Every Lebanese citizen is waiting for hope, whose manifestation differs depending on their needs.
There are those waiting for a visa to help them escape the hell that has become their lives. Others are waiting to retrieve even a fraction of the deposits they had put in the bank and had been depending on, back in the day, to ensure they could live out their old age with dignity. A third group is waiting for their children to graduate from university and emigrate - the only reasonable option for the youths of Lebanon.
Often, one Lebanese has two or three things they are waiting for at the same time. One could be standing in a queue, as do thousands of others hoping to get their bundle of subsidized bread, and be thinking about smart missiles striking Israeli oil and gas fields in the sea as the best solution for his or her suffering.
Another may have voted for the Za’im (leader) of his sect and pinned his hopes on the few dollars sent by a close relative residing abroad to relieve him of some of the disasters facing him on a daily basis. It never crossed the mind of our friend expecting the best from a war with Israel as he stands in line at a bakery that his crisis is the fault of his own flesh and blood, who are hiding the subsidized flour and smuggling it across the border to share the profits from selling it at its actual price with Syrian security agencies.

OBJECTIVES:
1) Answer each question from the piece on waiting in Lebanon.
(a) What is the third group waiting for?
(b) What does the person standing in the bread queue see as the best solution to his or her suffering?
(c) With whom are the profits from selling the smuggled flour shared?
2) In the piece on waiting in Lebanon, the paragraph beginning "There are those waiting for a visa" describes three groups. Name what each group is waiting for.
3) Write the next part of the piece on waiting in Lebanon, starting after its final sentence.

INFORMATION PROVIDED:
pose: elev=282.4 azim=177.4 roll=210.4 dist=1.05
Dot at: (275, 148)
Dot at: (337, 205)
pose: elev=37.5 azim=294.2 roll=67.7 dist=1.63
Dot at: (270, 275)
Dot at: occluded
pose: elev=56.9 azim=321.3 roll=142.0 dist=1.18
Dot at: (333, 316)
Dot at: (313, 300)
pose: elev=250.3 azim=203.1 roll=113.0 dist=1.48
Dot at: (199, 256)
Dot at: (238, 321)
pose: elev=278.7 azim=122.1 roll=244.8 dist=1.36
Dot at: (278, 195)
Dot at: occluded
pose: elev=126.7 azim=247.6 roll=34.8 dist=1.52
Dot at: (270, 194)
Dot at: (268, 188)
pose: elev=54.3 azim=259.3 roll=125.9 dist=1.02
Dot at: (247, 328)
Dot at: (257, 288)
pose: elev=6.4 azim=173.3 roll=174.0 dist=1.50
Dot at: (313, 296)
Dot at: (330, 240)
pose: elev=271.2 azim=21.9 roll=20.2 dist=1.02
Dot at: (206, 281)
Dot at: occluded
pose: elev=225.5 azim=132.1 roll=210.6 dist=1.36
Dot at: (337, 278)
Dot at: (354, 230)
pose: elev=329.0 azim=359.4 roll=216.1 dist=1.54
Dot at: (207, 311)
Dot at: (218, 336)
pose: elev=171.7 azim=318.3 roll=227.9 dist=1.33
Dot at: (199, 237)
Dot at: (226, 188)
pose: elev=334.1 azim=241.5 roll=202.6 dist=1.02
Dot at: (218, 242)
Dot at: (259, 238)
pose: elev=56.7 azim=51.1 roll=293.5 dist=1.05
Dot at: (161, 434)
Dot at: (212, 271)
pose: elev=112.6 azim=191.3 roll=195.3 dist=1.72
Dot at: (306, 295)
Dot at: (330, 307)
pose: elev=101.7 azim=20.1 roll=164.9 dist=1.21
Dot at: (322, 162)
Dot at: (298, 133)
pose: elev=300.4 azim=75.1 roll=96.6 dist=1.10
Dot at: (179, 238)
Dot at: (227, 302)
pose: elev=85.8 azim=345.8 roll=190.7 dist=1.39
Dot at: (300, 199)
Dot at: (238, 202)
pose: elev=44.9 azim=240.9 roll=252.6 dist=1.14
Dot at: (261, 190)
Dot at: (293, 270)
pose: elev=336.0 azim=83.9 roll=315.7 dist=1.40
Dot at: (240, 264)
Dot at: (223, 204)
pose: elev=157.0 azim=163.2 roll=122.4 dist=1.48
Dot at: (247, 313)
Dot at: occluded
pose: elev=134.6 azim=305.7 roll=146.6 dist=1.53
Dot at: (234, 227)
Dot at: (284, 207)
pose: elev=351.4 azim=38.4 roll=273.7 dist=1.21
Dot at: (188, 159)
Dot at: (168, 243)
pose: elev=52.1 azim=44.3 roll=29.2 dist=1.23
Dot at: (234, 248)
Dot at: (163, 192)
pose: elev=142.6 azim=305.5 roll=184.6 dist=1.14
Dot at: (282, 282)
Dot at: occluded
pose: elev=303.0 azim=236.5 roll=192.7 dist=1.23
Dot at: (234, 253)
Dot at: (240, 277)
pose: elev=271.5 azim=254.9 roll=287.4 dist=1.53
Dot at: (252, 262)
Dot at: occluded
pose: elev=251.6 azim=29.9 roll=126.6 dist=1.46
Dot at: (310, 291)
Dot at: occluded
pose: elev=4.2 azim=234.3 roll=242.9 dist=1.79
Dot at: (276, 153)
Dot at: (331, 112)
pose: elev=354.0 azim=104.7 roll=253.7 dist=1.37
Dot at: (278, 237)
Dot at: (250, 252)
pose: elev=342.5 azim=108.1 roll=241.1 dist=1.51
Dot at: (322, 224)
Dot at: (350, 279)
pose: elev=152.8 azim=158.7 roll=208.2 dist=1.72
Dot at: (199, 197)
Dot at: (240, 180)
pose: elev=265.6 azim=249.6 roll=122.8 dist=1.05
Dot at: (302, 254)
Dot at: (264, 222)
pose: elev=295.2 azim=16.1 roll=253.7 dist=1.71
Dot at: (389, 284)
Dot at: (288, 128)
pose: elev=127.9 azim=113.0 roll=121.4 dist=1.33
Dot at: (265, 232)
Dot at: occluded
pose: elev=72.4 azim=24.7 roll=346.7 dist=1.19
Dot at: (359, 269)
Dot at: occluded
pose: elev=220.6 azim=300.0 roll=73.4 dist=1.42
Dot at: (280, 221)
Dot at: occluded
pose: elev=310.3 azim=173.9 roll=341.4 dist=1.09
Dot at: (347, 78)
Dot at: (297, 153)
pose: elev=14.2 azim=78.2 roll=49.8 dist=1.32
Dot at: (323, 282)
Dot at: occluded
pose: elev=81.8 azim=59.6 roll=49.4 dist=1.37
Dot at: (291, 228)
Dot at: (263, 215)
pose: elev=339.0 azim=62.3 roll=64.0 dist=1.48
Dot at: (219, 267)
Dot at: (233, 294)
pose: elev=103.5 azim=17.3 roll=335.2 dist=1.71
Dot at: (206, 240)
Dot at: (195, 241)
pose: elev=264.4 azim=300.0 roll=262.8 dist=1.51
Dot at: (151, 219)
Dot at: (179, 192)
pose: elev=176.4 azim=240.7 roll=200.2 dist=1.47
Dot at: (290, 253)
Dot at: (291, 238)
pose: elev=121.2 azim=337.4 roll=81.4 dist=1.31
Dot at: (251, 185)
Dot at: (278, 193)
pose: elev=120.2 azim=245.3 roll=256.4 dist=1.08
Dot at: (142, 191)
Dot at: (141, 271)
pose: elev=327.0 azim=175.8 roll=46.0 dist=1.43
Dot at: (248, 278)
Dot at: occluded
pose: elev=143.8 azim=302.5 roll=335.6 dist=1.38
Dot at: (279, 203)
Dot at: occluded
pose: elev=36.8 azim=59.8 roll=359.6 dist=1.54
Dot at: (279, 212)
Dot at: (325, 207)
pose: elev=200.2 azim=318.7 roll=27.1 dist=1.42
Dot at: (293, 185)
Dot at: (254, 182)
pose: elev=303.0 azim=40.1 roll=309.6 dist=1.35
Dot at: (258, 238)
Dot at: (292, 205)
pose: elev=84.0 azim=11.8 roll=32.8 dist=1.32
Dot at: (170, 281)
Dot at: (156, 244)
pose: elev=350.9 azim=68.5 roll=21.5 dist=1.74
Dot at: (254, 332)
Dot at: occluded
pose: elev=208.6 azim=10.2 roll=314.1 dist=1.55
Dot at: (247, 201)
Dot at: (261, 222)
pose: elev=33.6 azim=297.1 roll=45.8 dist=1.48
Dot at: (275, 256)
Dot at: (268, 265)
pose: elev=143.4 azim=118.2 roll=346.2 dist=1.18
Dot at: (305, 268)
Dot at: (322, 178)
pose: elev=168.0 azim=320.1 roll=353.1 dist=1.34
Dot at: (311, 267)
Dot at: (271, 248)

SOLVED PROBLEMS:
1)
(a) For their children to graduate from university and emigrate.
(b) Smart missiles striking Israeli oil and gas fields in the sea.
(c) Syrian security agencies.

2)
- A visa to help them escape the hell their lives have become
- The return of even a fraction of the deposits they had put in the bank
- Their children's graduation from university and emigration

3)
Nor does it cross his mind that a new war would be at the roll of the dice, even if the man with smart missiles tells him that dying a martyr in battle (or, more likely, from an airstrike) with Israel is better than dying in brawl next to a bakery of a petrol station.
Logical contradictions are not important to the Lebanese doing the waiting; if they had been, we would have seen fundamental changes to what political means. We would have seen politics turn from a tool for perpetuating sectarian divisions and the domination of communities that share nothing but fear of one another and contempt for those who differ from them into a means for furthering the interests of the majority who continue to wait for their delusions to come true.
Investing in this mutual fear and contempt is nothing new in Lebanon. It seems that every stage has its own slogans and justifications.
Dividing the country was the slogan raised to save the Christians from being dominated by the Palestinian Liberation Organization and its leftist and Muslim allies early on during the civil war. In the 1980s, Christian “liberated areas” were contrasted with the Muslim areas occupied by the Syrians.
Today, ideas like that of dividing the Beirut Municipality and federalism have resurfaced after all hopes in the country coming out united of this void it continues to sink deeper into had been dashed.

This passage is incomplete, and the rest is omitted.